(Beginning of Listed records)

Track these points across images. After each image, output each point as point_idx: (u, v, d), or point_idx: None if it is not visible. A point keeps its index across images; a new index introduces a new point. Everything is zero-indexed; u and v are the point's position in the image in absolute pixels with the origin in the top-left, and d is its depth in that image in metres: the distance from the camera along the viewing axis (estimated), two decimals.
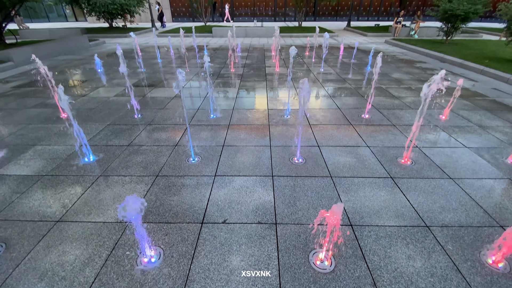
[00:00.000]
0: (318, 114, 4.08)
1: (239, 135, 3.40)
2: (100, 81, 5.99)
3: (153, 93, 5.12)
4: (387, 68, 7.08)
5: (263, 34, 14.02)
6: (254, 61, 8.04)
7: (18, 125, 3.77)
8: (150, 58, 8.39)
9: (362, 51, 9.68)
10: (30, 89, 5.47)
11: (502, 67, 6.51)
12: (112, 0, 14.06)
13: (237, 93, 5.09)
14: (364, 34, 14.25)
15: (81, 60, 8.34)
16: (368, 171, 2.66)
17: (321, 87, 5.51)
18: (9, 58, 7.63)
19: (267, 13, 24.80)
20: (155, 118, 3.95)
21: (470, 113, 4.13)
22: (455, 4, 9.40)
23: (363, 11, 24.89)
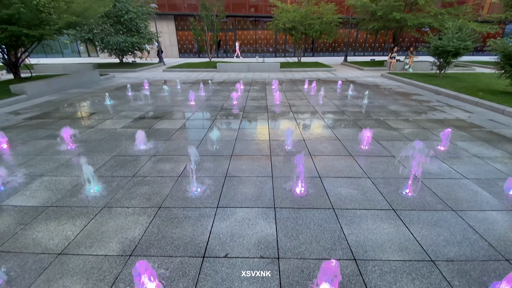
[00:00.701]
0: (319, 145, 4.18)
1: (242, 166, 3.47)
2: (108, 113, 6.24)
3: (159, 124, 5.31)
4: (384, 100, 7.34)
5: (265, 69, 14.78)
6: (256, 94, 8.39)
7: (27, 156, 3.88)
8: (157, 91, 8.80)
9: (360, 84, 10.11)
10: (41, 120, 5.70)
11: (497, 99, 6.74)
12: (124, 39, 15.11)
13: (239, 125, 5.26)
14: (360, 68, 14.96)
15: (91, 93, 8.75)
16: (370, 203, 2.67)
17: (321, 118, 5.69)
18: (23, 91, 8.05)
19: (268, 49, 26.34)
20: (160, 149, 4.07)
21: (468, 144, 4.21)
22: (445, 41, 10.00)
23: (358, 47, 26.38)
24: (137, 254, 2.04)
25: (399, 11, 13.83)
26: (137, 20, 15.72)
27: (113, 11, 14.57)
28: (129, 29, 15.75)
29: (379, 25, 15.62)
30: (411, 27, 14.80)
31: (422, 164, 3.43)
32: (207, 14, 17.10)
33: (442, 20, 13.52)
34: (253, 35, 25.70)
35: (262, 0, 23.37)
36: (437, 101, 7.23)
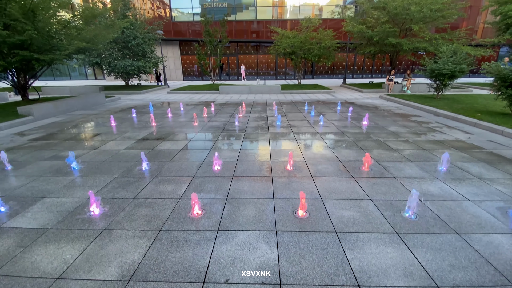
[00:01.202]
0: (320, 166, 4.19)
1: (243, 187, 3.47)
2: (112, 134, 6.35)
3: (162, 145, 5.38)
4: (383, 121, 7.45)
5: (266, 91, 15.16)
6: (257, 115, 8.54)
7: (30, 177, 3.92)
8: (161, 113, 9.00)
9: (359, 105, 10.31)
10: (45, 141, 5.80)
11: (495, 120, 6.82)
12: (130, 63, 15.71)
13: (241, 145, 5.32)
14: (359, 90, 15.31)
15: (95, 115, 8.95)
16: (373, 226, 2.64)
17: (321, 139, 5.76)
18: (30, 113, 8.26)
19: (269, 72, 27.16)
20: (162, 170, 4.09)
21: (469, 165, 4.21)
22: (441, 64, 10.31)
23: (357, 70, 27.14)
24: (136, 279, 2.00)
25: (394, 37, 14.40)
26: (144, 46, 16.44)
27: (121, 37, 15.28)
28: (136, 53, 16.43)
29: (376, 50, 16.19)
30: (407, 51, 15.32)
31: (424, 186, 3.44)
32: (211, 40, 17.87)
33: (437, 45, 14.03)
34: (255, 59, 26.63)
35: (263, 27, 24.50)
36: (436, 122, 7.32)
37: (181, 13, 24.85)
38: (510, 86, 7.32)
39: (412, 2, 13.43)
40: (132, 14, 16.57)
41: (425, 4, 13.36)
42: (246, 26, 24.83)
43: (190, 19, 24.80)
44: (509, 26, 14.36)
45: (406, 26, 14.84)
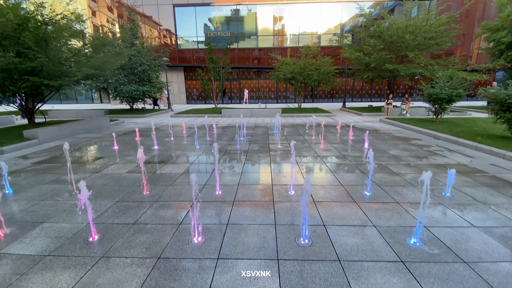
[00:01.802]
0: (322, 191, 4.16)
1: (244, 213, 3.43)
2: (114, 157, 6.41)
3: (163, 169, 5.40)
4: (384, 145, 7.49)
5: (267, 114, 15.44)
6: (259, 138, 8.63)
7: (31, 201, 3.90)
8: (163, 136, 9.12)
9: (359, 129, 10.42)
10: (48, 165, 5.84)
11: (496, 144, 6.84)
12: (136, 88, 16.22)
13: (242, 169, 5.33)
14: (359, 114, 15.55)
15: (99, 138, 9.08)
16: (377, 254, 2.57)
17: (323, 163, 5.76)
18: (35, 136, 8.39)
19: (270, 96, 27.82)
20: (162, 194, 4.08)
21: (472, 190, 4.17)
22: (438, 89, 10.57)
23: (356, 94, 27.76)
24: None
25: (391, 63, 14.90)
26: (150, 72, 17.08)
27: (128, 63, 15.94)
28: (142, 79, 17.02)
29: (373, 75, 16.70)
30: (403, 76, 15.78)
31: (428, 212, 3.38)
32: (214, 67, 18.57)
33: (433, 70, 14.46)
34: (256, 84, 27.42)
35: (264, 54, 25.53)
36: (437, 146, 7.35)
37: (186, 41, 26.07)
38: (507, 110, 7.43)
39: (407, 31, 14.07)
40: (140, 43, 17.41)
41: (419, 32, 13.98)
42: (248, 53, 25.89)
43: (194, 47, 25.97)
44: (502, 51, 14.90)
45: (402, 53, 15.42)
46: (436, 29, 14.30)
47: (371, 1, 23.89)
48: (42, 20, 9.10)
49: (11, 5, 8.58)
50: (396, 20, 15.36)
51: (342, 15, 24.72)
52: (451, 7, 19.32)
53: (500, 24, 14.49)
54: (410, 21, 14.70)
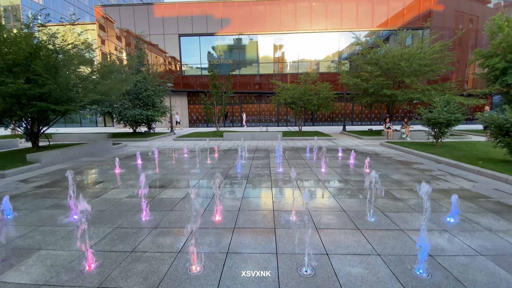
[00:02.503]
0: (324, 217, 4.10)
1: (244, 240, 3.36)
2: (115, 181, 6.40)
3: (163, 194, 5.37)
4: (386, 169, 7.46)
5: (268, 137, 15.59)
6: (260, 161, 8.65)
7: (29, 226, 3.85)
8: (165, 160, 9.17)
9: (360, 152, 10.44)
10: (49, 189, 5.83)
11: (497, 168, 6.81)
12: (140, 112, 16.59)
13: (243, 194, 5.29)
14: (359, 137, 15.66)
15: (101, 162, 9.13)
16: (383, 285, 2.48)
17: (324, 187, 5.72)
18: (37, 160, 8.45)
19: (271, 119, 28.29)
20: (162, 220, 4.02)
21: (477, 216, 4.09)
22: (436, 114, 10.73)
23: (355, 117, 28.17)
24: None
25: (388, 88, 15.28)
26: (154, 97, 17.56)
27: (133, 89, 16.46)
28: (146, 103, 17.46)
29: (372, 100, 17.06)
30: (401, 101, 16.10)
31: (433, 240, 3.30)
32: (217, 92, 19.12)
33: (430, 95, 14.79)
34: (257, 108, 28.03)
35: (265, 80, 26.39)
36: (439, 170, 7.31)
37: (190, 67, 27.12)
38: (506, 134, 7.50)
39: (402, 58, 14.61)
40: (146, 69, 18.11)
41: (414, 60, 14.51)
42: (249, 79, 26.77)
43: (198, 73, 26.95)
44: (497, 77, 15.29)
45: (399, 79, 15.88)
46: (430, 56, 14.85)
47: (367, 30, 25.13)
48: (53, 49, 9.57)
49: (25, 35, 9.05)
50: (391, 48, 16.03)
51: (340, 43, 25.87)
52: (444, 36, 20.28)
53: (493, 51, 15.03)
54: (405, 49, 15.33)
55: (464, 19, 25.28)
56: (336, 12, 24.94)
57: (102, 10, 26.70)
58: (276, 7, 25.08)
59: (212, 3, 25.29)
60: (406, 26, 23.91)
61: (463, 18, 25.24)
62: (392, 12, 24.73)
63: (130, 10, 26.35)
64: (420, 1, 24.47)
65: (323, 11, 24.98)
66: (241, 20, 25.38)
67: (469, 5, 25.04)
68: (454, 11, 24.84)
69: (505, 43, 13.91)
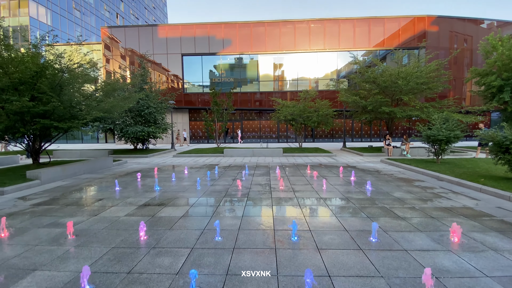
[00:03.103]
0: (326, 236, 4.02)
1: (244, 261, 3.28)
2: (114, 199, 6.34)
3: (163, 212, 5.30)
4: (387, 187, 7.41)
5: (268, 154, 15.60)
6: (260, 179, 8.60)
7: (26, 246, 3.78)
8: (165, 177, 9.13)
9: (361, 169, 10.41)
10: (47, 207, 5.77)
11: (500, 185, 6.75)
12: (141, 129, 16.72)
13: (243, 212, 5.22)
14: (360, 154, 15.66)
15: (101, 179, 9.09)
16: None
17: (325, 205, 5.65)
18: (37, 177, 8.42)
19: (271, 135, 28.42)
20: (160, 240, 3.95)
21: (481, 235, 4.01)
22: (435, 131, 10.79)
23: (355, 134, 28.31)
24: None
25: (387, 106, 15.49)
26: (156, 114, 17.78)
27: (136, 106, 16.70)
28: (147, 120, 17.64)
29: (371, 117, 17.24)
30: (400, 118, 16.25)
31: (438, 260, 3.22)
32: (218, 109, 19.39)
33: (428, 112, 14.95)
34: (258, 124, 28.28)
35: (265, 97, 26.84)
36: (441, 188, 7.25)
37: (192, 85, 27.69)
38: (506, 151, 7.50)
39: (399, 77, 14.93)
40: (149, 87, 18.47)
41: (411, 78, 14.82)
42: (250, 96, 27.23)
43: (200, 91, 27.47)
44: (494, 94, 15.46)
45: (396, 96, 16.13)
46: (427, 75, 15.17)
47: (364, 50, 25.87)
48: (59, 68, 9.84)
49: (32, 54, 9.32)
50: (388, 67, 16.43)
51: (338, 62, 26.56)
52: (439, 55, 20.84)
53: (489, 69, 15.31)
54: (402, 68, 15.70)
55: (459, 39, 26.10)
56: (334, 32, 25.83)
57: (108, 31, 27.71)
58: (275, 28, 26.02)
59: (215, 25, 26.28)
60: (402, 46, 24.69)
61: (457, 38, 26.05)
62: (388, 33, 25.59)
63: (135, 31, 27.35)
64: (414, 23, 25.39)
65: (321, 32, 25.88)
66: (242, 41, 26.24)
67: (462, 26, 25.94)
68: (448, 31, 25.70)
69: (500, 61, 14.22)
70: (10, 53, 9.06)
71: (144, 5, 67.27)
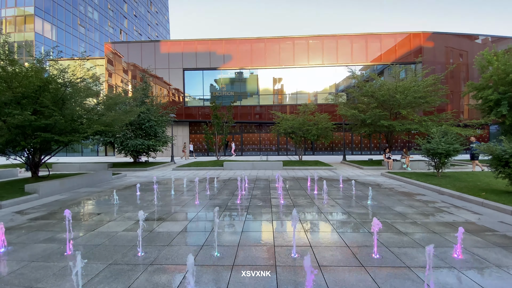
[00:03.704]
0: (327, 253, 3.95)
1: (244, 279, 3.21)
2: (112, 213, 6.27)
3: (161, 227, 5.23)
4: (388, 201, 7.34)
5: (268, 167, 15.56)
6: (260, 192, 8.54)
7: (21, 262, 3.71)
8: (164, 190, 9.07)
9: (362, 183, 10.35)
10: (44, 221, 5.70)
11: (501, 199, 6.70)
12: (141, 142, 16.76)
13: (242, 227, 5.15)
14: (360, 167, 15.62)
15: (99, 193, 9.02)
16: None
17: (326, 220, 5.58)
18: (35, 191, 8.36)
19: (271, 148, 28.45)
20: (158, 256, 3.87)
21: (484, 251, 3.94)
22: (434, 144, 10.81)
23: (355, 147, 28.35)
24: None
25: (385, 119, 15.58)
26: (156, 127, 17.87)
27: (136, 119, 16.82)
28: (148, 133, 17.71)
29: (370, 130, 17.32)
30: (399, 132, 16.33)
31: (441, 278, 3.15)
32: (218, 122, 19.53)
33: (427, 126, 15.03)
34: (258, 137, 28.39)
35: (265, 110, 27.11)
36: (442, 202, 7.19)
37: (193, 98, 28.04)
38: (506, 165, 7.49)
39: (397, 91, 15.14)
40: (150, 101, 18.68)
41: (409, 92, 15.02)
42: (250, 110, 27.51)
43: (200, 104, 27.79)
44: (492, 108, 15.58)
45: (395, 110, 16.28)
46: (424, 89, 15.38)
47: (361, 65, 26.40)
48: (62, 83, 9.98)
49: (36, 69, 9.47)
50: (386, 82, 16.69)
51: (336, 77, 27.05)
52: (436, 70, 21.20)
53: (485, 83, 15.52)
54: (399, 82, 15.95)
55: (454, 53, 26.69)
56: (332, 48, 26.46)
57: (112, 46, 28.38)
58: (275, 44, 26.69)
59: (216, 41, 26.97)
60: (399, 61, 25.23)
61: (453, 53, 26.65)
62: (385, 48, 26.22)
63: (138, 46, 28.02)
64: (410, 39, 26.07)
65: (319, 47, 26.52)
66: (243, 56, 26.83)
67: (457, 41, 26.60)
68: (443, 46, 26.33)
69: (495, 76, 14.45)
70: (15, 68, 9.23)
71: (147, 21, 69.31)
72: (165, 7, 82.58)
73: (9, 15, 38.47)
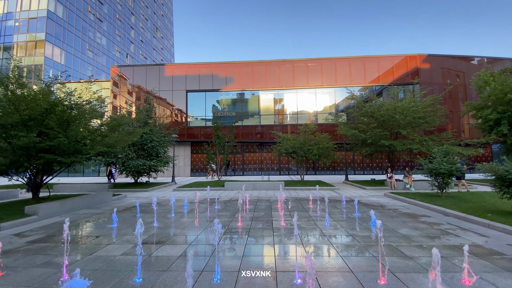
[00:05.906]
0: (331, 279, 3.83)
1: None
2: (110, 236, 6.17)
3: (160, 251, 5.12)
4: (392, 223, 7.20)
5: (270, 187, 15.42)
6: (262, 214, 8.40)
7: (17, 287, 3.62)
8: (164, 212, 8.96)
9: (365, 204, 10.19)
10: (42, 244, 5.60)
11: (508, 221, 6.55)
12: (143, 162, 16.78)
13: (243, 251, 5.03)
14: (363, 188, 15.43)
15: (99, 214, 8.92)
16: None
17: (329, 244, 5.45)
18: (35, 212, 8.29)
19: (272, 168, 28.33)
20: (156, 283, 3.77)
21: (494, 276, 3.80)
22: (436, 164, 10.74)
23: (357, 166, 28.18)
24: None
25: (386, 139, 15.59)
26: (158, 147, 17.98)
27: (139, 140, 16.98)
28: (150, 154, 17.78)
29: (371, 149, 17.29)
30: (401, 151, 16.28)
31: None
32: (220, 142, 19.68)
33: (428, 146, 15.01)
34: (259, 156, 28.39)
35: (266, 130, 27.36)
36: (448, 224, 7.03)
37: (195, 119, 28.47)
38: (510, 185, 7.41)
39: (396, 112, 15.31)
40: (153, 122, 18.96)
41: (408, 113, 15.17)
42: (251, 130, 27.78)
43: (202, 125, 28.17)
44: (492, 127, 15.61)
45: (395, 130, 16.35)
46: (423, 109, 15.54)
47: (360, 86, 26.98)
48: (69, 105, 10.23)
49: (43, 92, 9.73)
50: (385, 102, 16.94)
51: (336, 97, 27.54)
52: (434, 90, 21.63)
53: (483, 103, 15.67)
54: (398, 103, 16.17)
55: (451, 74, 27.31)
56: (331, 70, 27.22)
57: (118, 70, 29.38)
58: (275, 66, 27.54)
59: (218, 64, 27.90)
60: (397, 82, 25.81)
61: (449, 74, 27.27)
62: (383, 70, 26.92)
63: (143, 69, 28.99)
64: (407, 60, 26.84)
65: (318, 69, 27.29)
66: (244, 78, 27.61)
67: (453, 63, 27.32)
68: (440, 68, 27.01)
69: (493, 96, 14.64)
70: (23, 91, 9.52)
71: (152, 46, 72.21)
72: (170, 32, 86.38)
73: (21, 41, 40.30)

(End of Listed records)

## Work order
Return the span of lines in the data above that opens at the line with "25: (399, 11, 13.83)" and closes at the line with "36: (437, 101, 7.23)", exactly, ends included, nothing else.

## The completed task
25: (399, 11, 13.83)
26: (137, 20, 15.72)
27: (113, 11, 14.57)
28: (129, 29, 15.75)
29: (379, 25, 15.62)
30: (411, 27, 14.80)
31: (422, 164, 3.43)
32: (207, 14, 17.10)
33: (442, 20, 13.52)
34: (253, 35, 25.70)
35: (262, 0, 23.37)
36: (437, 101, 7.23)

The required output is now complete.